Update 1st June 2009 – Added a note mentioning about case-insensitive comparisons in MySQL.

I’ve been looking at generating random identifiers in PHP, and making sure they are random enough. Looking at the PHP function uniqid(), and its suggested better token, I don’t think this is an adiquate enough way:

$better_token = md5(uniqid(mt_rand(), true));

Md5 is a 128 bit hash algorithm. Looking at the data inside the function, there doesn’t appear to be enough data (i.e. entrophy) for the 128 bits, so at best, the uniqueness of the resulting string will be less than the capacity of the md5.

  • uniqid(), this alone generates 13 hexadecimal characters, which is the equivallent of 52 bits,
  • rand(), generates a random integer number, which would fill 32 bits
  • uniqid(”, true), this appends additional entropy to the string, 9 decimal numbers and a dot, less than 20 bits of randomness

Adding these all up, 52+32+20 = 104 bits.

So what happens when you md5 a value that has 104 bits of randomness? You get at most 2^104 possible random values back in a md5 that has 2^128 values. Hashing algorithms can have multiple input values which generate the same output value, causing collisions, so the actual randomness would be less.

A better way

*nix systems (including Solaris, Linux, OSX and FreeBSD) have special device files usually /dev/random, which can generate as much randomness as required by reading in the number of bytes needed. /dev/urandom is a non-blocking version which sacrifices entrophy in order for the file to not lock.

$uniqueId = bin2hex(file_get_contents('/dev/urandom', 0, null, -1, 16));

This will return a random 32 character hexadecimal (128 bits). You shouldn’t need to md5 this.

Generating a shorter (yet just as random) string suitable for urls

The hexadecimal format consists of the numbers 0-9 and a-f, 16 symbols in total, yet there are many more acceptable acceptable characters available in a url.

You can have a shorter identifier if you encode the binary data as base 64 instead, which as its name suggests, has 64 symbols.

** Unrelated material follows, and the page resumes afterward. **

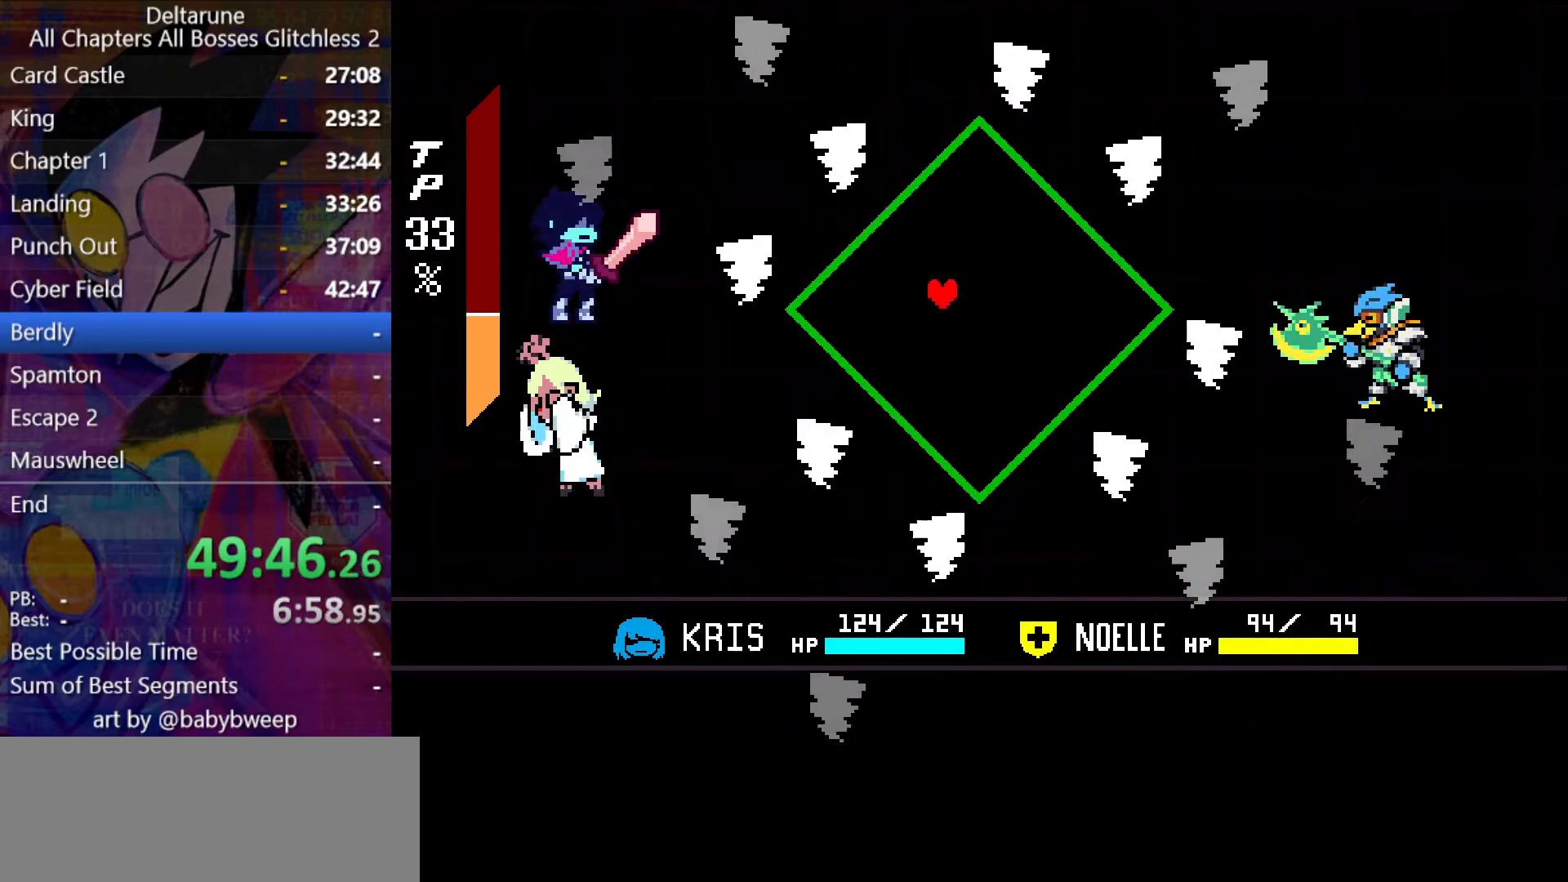
{"keys": ["left"], "events": [[134, "up", "down"], [167, "right", "up"], [267, "up", "up"], [400, "left", "down"], [400, "up", "down"], [500, "up", "up"]]}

However, the standard ascii symbols used in this encoding include + and /, which have special meaning in URLs. You can convert these to – and _ respectively to make them more compatible.

Also, base-64 encoding pads the end with = if there isn’t enough bytes in a block. These are not needed by an identifier, so can be stripped.

If the data string is already in binary, you can just do the following to convert it to base 64:

$base64encodedString = str_replace(
    base64_encode(md5($data, true)));

If however the data was in hexadecimal, you can convert it to binary using the php function pack() beforehand:

$base64encodedString = str_replace(
    base64_encode(pack('H*', md5($data))));

Doing this will shorten a 32 character hexadecimal into a 22 character base-64 encoded string.

Please note that when doing MySQL comparisons, your text field’s collate will most likely be case-insensitive. Comparing a base64 string against one in the database when the collation is case-insensitive (e.g. latin1_ci, utf8_ci) will dramatically increase the chance of collisions as 26 of the 64 characters will match the other 26 case ones, giving a significant reduction in bits.